Я выскочил из трамвая покрасневший. «Это Антонина! — подумал в бешенстве. — Это с ней я отучился от всего нормального, естественного. Откуда эта гнусная привычка полагать, если женщина, значит, постель. Любая женщина — все равно постель! Так нельзя».
Меня поселили в номере на двадцать втором этаже. Полюбовавшись из прямоугольного окна на укрытый снегом город, я принял душ, потом позавтракал в буфете. Потом я спустился вниз, сел в первый попавшийся автобус, который поехал в парк Кадриорг.
Так начался для меня первый день Нового года.

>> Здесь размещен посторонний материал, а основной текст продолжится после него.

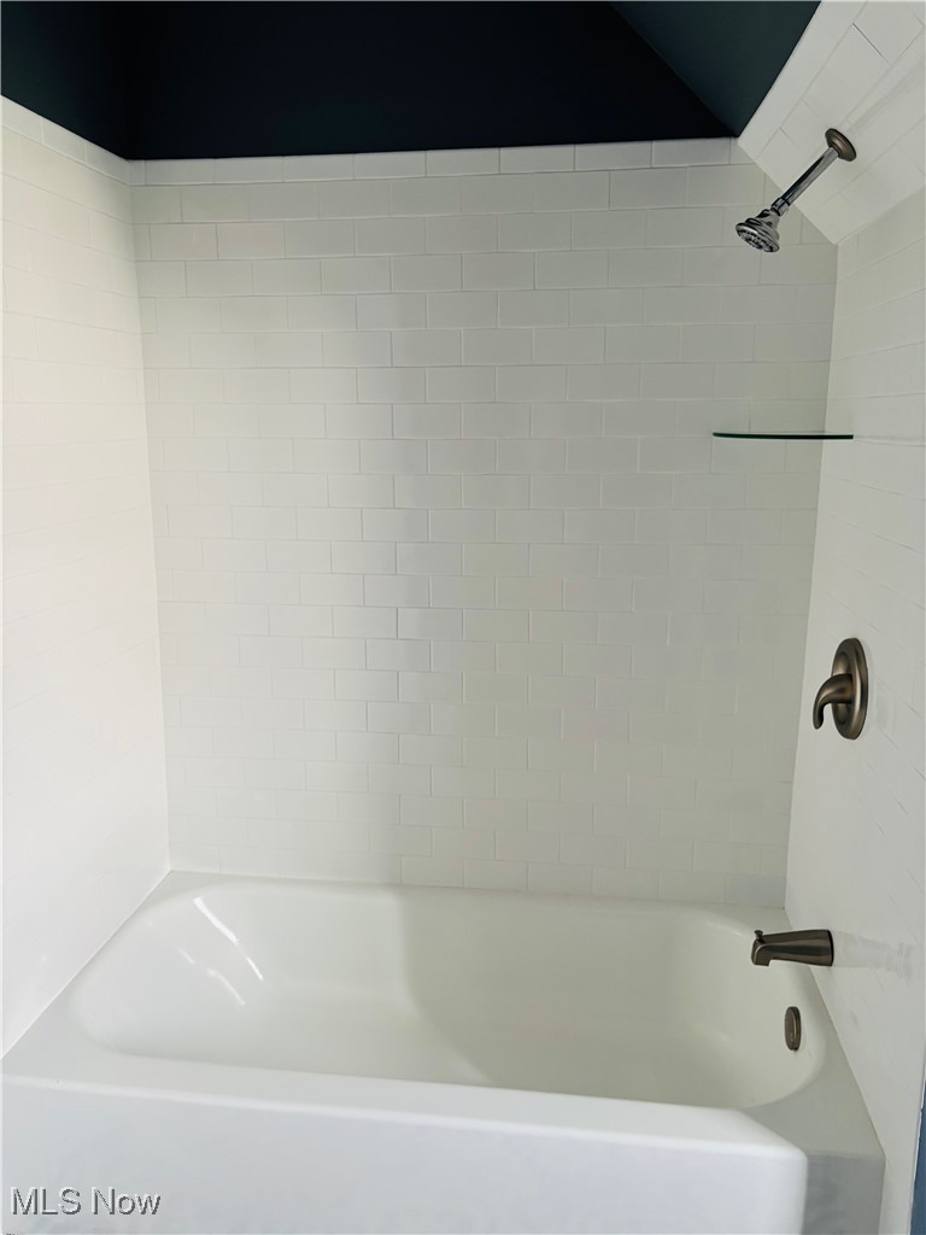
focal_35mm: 26
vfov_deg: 67.3
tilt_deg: -9.9
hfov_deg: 53.1
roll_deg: -1.8
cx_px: 463
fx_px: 927
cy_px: 618
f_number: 1.6
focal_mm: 5.96
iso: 125
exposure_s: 1/103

Мы шли по Оружейному переулку, под ногами шевелились тени. Интенсивную жизнь вели тени, словно в царстве Аида, куда некогда спускался Орфей, по утверждению Антонины не столько думавший, как бы вызволить Эвридику, сколько влюбившийся в царицу подземного мира Персефону, за что потом земные женщины разорвали его у ручья. Вот Ахиллес, Пелеев сын, помахивает длинным гибким копьем. Вот укротитель коней, несчастный Гектор, снимает хвостатый медный шлем. Стоило посмотреть под ноги подольше, начинало казаться, ты тоже тень. Странный неживой шелест деревьев над головой усиливал это впечатление. Мы с Антониной существовали: теплые, дышащие, изо дня в день мучающие друг друга, и одновременно как бы являлись тенями, сухим шелестом. Тополиный пух невидимо сновал в темном воздухе, застревал в ветвях. Голубая луна равнодушно всходила над суетящимися тенями и людьми.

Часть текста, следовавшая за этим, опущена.